- _Aim of the task_
Put the part of the records that opens with the line containing "collectors: J. J. Pipoly" and runs through the end of the records into a Markdown table with the columns Row and Line, numbering each line and leaving out blank lines.

(Stored data entries)

============

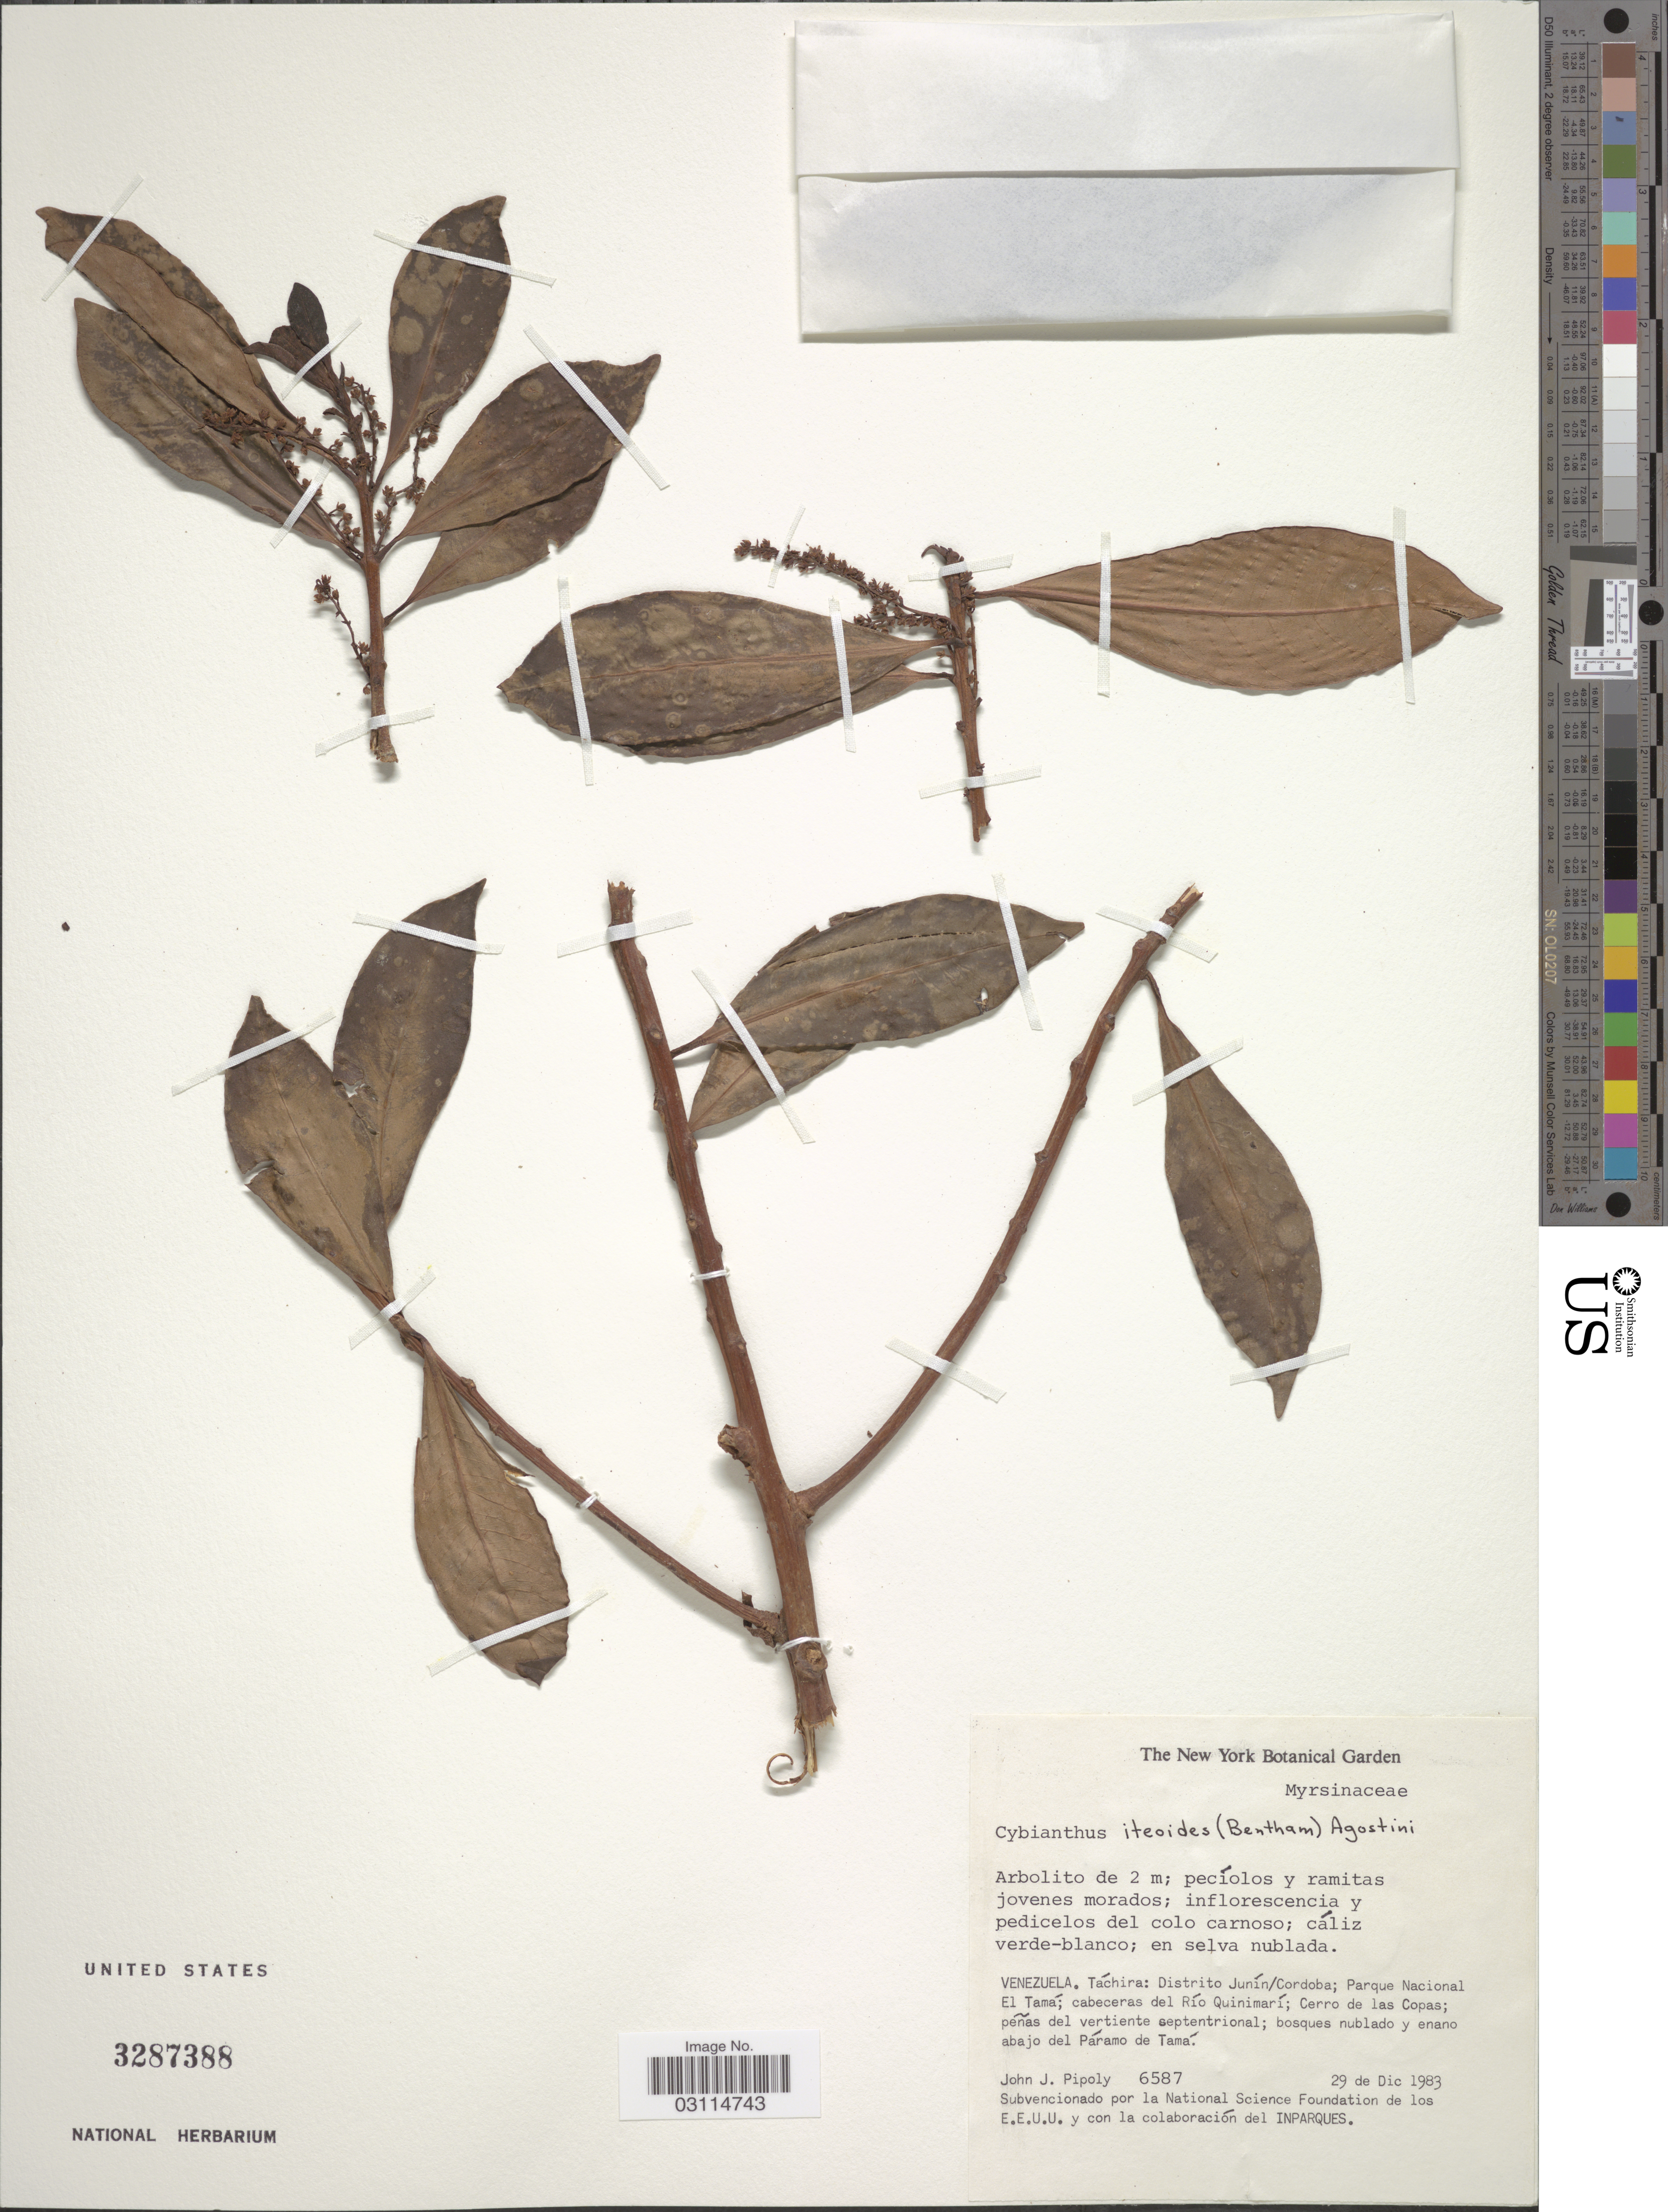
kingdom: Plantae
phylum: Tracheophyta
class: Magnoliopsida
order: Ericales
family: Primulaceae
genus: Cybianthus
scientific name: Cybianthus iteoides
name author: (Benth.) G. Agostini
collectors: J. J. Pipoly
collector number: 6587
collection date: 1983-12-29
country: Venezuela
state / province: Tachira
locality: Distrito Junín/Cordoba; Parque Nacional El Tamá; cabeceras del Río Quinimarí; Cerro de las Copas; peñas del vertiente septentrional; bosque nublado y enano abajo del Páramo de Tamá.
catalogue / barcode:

============

- _Solution_
| Row | Line |
|---|---|
| 1 | collectors: J. J. Pipoly |
| 2 | collector number: 6587 |
| 3 | collection date: 1983-12-29 |
| 4 | country: Venezuela |
| 5 | state / province: Tachira |
| 6 | locality: Distrito Junín/Cordoba; Parque Nacional El Tamá; cabeceras del Río Quinimarí; Cerro de las Copas; peñas del vertiente septentrional; bosque nublado y enano abajo del Páramo de Tamá. |
| 7 | catalogue / barcode: |